**WORK ORDER**
From the entries below, copy exactly the lines from the one that contains "Integrated Circuits (ICs)" through the one that contains "The design process", both included, and only those.

Dataset entries:
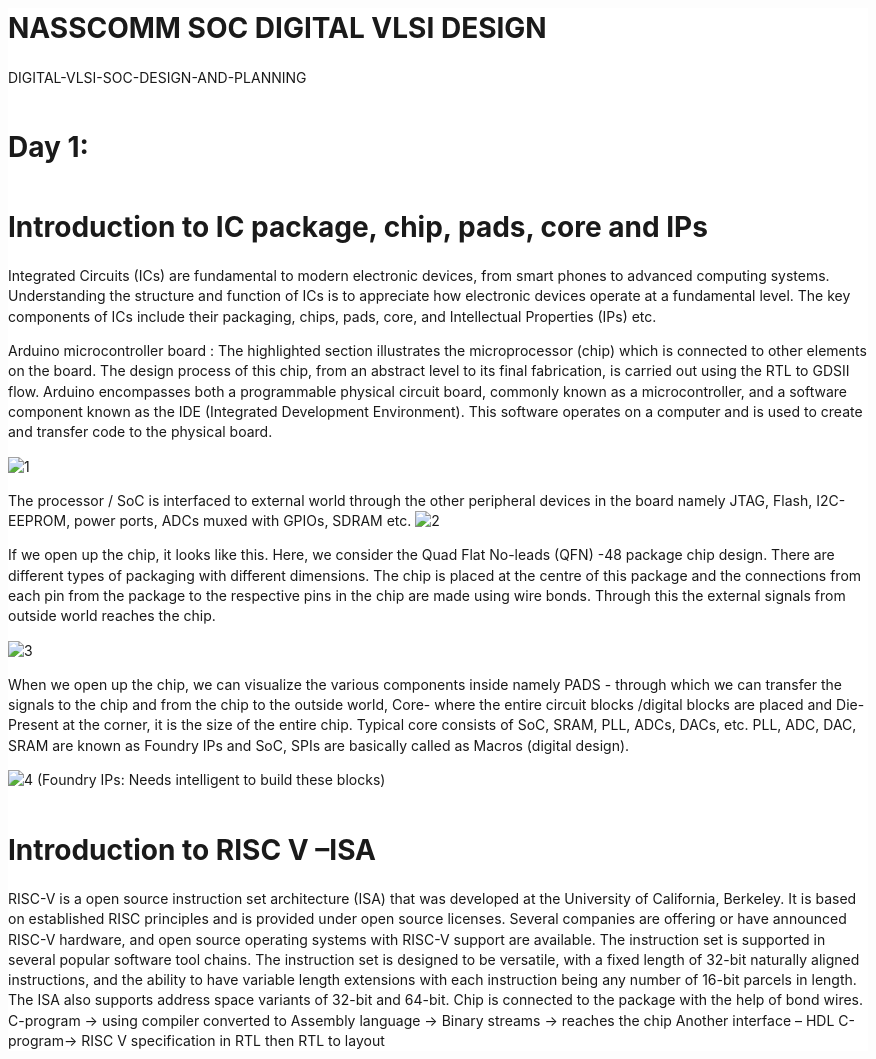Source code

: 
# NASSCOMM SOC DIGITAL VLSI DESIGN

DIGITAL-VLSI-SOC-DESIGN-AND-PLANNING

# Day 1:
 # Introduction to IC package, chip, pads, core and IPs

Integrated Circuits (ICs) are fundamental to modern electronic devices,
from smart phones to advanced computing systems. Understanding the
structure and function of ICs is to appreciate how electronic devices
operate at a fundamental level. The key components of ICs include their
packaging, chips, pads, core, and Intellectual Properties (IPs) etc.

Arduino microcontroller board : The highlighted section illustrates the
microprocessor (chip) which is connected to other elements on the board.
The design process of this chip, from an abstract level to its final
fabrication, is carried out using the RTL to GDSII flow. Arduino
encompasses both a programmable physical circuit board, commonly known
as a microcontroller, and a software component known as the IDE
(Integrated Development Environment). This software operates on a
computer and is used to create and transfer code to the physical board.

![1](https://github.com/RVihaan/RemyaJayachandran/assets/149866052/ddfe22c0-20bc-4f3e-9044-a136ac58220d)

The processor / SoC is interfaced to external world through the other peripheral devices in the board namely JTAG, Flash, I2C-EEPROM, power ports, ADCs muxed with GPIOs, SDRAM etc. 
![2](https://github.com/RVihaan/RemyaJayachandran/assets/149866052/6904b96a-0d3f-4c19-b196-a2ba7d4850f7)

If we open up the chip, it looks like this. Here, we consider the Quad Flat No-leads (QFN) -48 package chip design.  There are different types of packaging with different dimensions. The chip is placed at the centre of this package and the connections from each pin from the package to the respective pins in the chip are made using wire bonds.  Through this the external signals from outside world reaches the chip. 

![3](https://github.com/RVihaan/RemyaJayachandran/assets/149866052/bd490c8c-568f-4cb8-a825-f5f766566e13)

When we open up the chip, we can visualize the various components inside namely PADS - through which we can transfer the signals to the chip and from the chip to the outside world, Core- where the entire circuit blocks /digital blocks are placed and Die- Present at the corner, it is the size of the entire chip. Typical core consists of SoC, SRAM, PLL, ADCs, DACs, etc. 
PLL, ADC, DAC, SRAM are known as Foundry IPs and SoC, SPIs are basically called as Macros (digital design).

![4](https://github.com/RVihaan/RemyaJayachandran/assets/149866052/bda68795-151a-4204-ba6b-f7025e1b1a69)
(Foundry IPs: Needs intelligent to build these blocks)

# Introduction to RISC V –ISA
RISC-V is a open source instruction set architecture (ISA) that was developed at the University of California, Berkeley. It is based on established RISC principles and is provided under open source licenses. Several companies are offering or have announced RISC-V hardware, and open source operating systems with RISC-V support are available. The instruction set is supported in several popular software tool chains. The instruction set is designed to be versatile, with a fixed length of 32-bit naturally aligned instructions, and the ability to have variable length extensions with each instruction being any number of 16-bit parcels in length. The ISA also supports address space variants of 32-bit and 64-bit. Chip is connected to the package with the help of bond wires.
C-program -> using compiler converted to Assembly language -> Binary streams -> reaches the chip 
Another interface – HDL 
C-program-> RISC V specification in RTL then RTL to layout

...

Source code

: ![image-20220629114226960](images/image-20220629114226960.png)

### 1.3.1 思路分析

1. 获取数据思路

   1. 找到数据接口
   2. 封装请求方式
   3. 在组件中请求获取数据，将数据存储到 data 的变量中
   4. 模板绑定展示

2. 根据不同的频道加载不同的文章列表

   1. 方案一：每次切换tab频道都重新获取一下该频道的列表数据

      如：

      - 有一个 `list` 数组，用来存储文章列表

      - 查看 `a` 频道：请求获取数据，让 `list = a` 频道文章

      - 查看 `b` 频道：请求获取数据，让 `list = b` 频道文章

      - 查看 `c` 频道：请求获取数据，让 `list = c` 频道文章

**EXERCISE ANSWER**
Integrated Circuits (ICs) are fundamental to modern electronic devices,
from smart phones to advanced computing systems. Understanding the
structure and function of ICs is to appreciate how electronic devices
operate at a fundamental level. The key components of ICs include their
packaging, chips, pads, core, and Intellectual Properties (IPs) etc.

Arduino microcontroller board : The highlighted section illustrates the
microprocessor (chip) which is connected to other elements on the board.
The design process of this chip, from an abstract level to its final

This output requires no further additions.